- _AVAILABLE RECORDS_
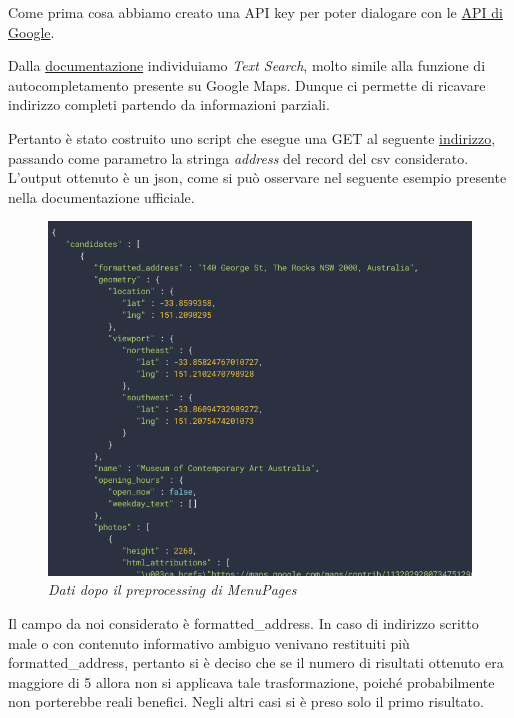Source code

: \documentclass[a4paper,12pt]{article}
\begin{document}
\noindent Come prima cosa abbiamo creato una API key per poter dialogare con le 
\href{https://console.cloud.google.com/google/maps-apis/overview?project=feisty-nectar-281812&folder=&organizationId=}{API di Google}.


\noindent Dalla \href{https://developers.google.com/places/web-service/search}{documentazione} individuiamo \textit{Text Search}, molto simile alla funzione di autocompletamento presente su Google Maps. Dunque ci permette di ricavare indirizzo completi partendo da informazioni parziali.

\noindent Pertanto è stato costruito uno script che esegue una GET al seguente \href{https://maps.googleapis.com/maps/api/place/textsearch/json }{indirizzo}, passando come parametro la stringa \textit{address} del record del csv considerato. L'output ottenuto è un json, come si può osservare nel seguente esempio presente nella documentazione ufficiale.

\begin{figure}[H]
	\centering
	\includegraphics[width=0.8\linewidth]{img/img.png}
	\caption{\textit{Dati dopo il preprocessing di MenuPages}}
\end{figure}

\noindent Il campo da noi considerato è formatted\_address. In caso di indirizzo scritto male o con contenuto informativo ambiguo venivano restituiti più formatted\_address, pertanto si è deciso che se il numero di risultati ottenuto era maggiore di 5 allora non si applicava tale trasformazione, poiché probabilmente non porterebbe reali benefici. Negli altri casi si è preso solo il primo risultato. 
\end{document}
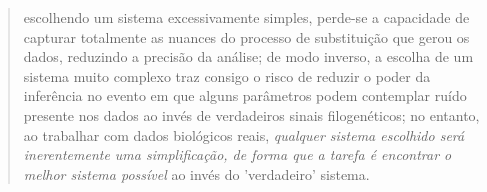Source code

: \documentclass[english,brazilian]{UNISINOSmonografia} %
\begin{document}


\begin{quote}
	escolhendo um sistema excessivamente simples, perde-se a capacidade de capturar totalmente as nuances do processo de substituição que gerou os dados, reduzindo a precisão da análise;
	de modo inverso, a escolha de um sistema muito complexo traz consigo o risco de reduzir o poder da inferência no evento em que alguns parâmetros podem contemplar ruído presente nos dados ao invés de verdadeiros sinais filogenéticos;
	no entanto, ao trabalhar com dados biológicos reais, \emph{qualquer sistema escolhido será inerentemente uma simplificação, de forma que a tarefa é encontrar o melhor sistema possível} ao invés do 'verdadeiro' sistema.
\end{quote}


\end{document}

- _DIRECTIVE_
Above, find the line holding "da informazioni parziali." and the line holding "de modo inverso, a". Print exactly those two lines and every line between them, but no pictures.

- _OUTPUT_
\noindent Dalla \href{https://developers.google.com/places/web-service/search}{documentazione} individuiamo \textit{Text Search}, molto simile alla funzione di autocompletamento presente su Google Maps. Dunque ci permette di ricavare indirizzo completi partendo da informazioni parziali.

\noindent Pertanto è stato costruito uno script che esegue una GET al seguente \href{https://maps.googleapis.com/maps/api/place/textsearch/json }{indirizzo}, passando come parametro la stringa \textit{address} del record del csv considerato. L'output ottenuto è un json, come si può osservare nel seguente esempio presente nella documentazione ufficiale.

\begin{figure}[H]
	\centering
	\includegraphics[width=0.8\linewidth]{img/img.png}
	\caption{\textit{Dati dopo il preprocessing di MenuPages}}
\end{figure}

\noindent Il campo da noi considerato è formatted\_address. In caso di indirizzo scritto male o con contenuto informativo ambiguo venivano restituiti più formatted\_address, pertanto si è deciso che se il numero di risultati ottenuto era maggiore di 5 allora non si applicava tale trasformazione, poiché probabilmente non porterebbe reali benefici. Negli altri casi si è preso solo il primo risultato. 
\end{document}
Source code

: \documentclass[english,brazilian]{UNISINOSmonografia} %
\begin{document}


\begin{quote}
	escolhendo um sistema excessivamente simples, perde-se a capacidade de capturar totalmente as nuances do processo de substituição que gerou os dados, reduzindo a precisão da análise;
	de modo inverso, a escolha de um sistema muito complexo traz consigo o risco de reduzir o poder da inferência no evento em que alguns parâmetros podem contemplar ruído presente nos dados ao invés de verdadeiros sinais filogenéticos;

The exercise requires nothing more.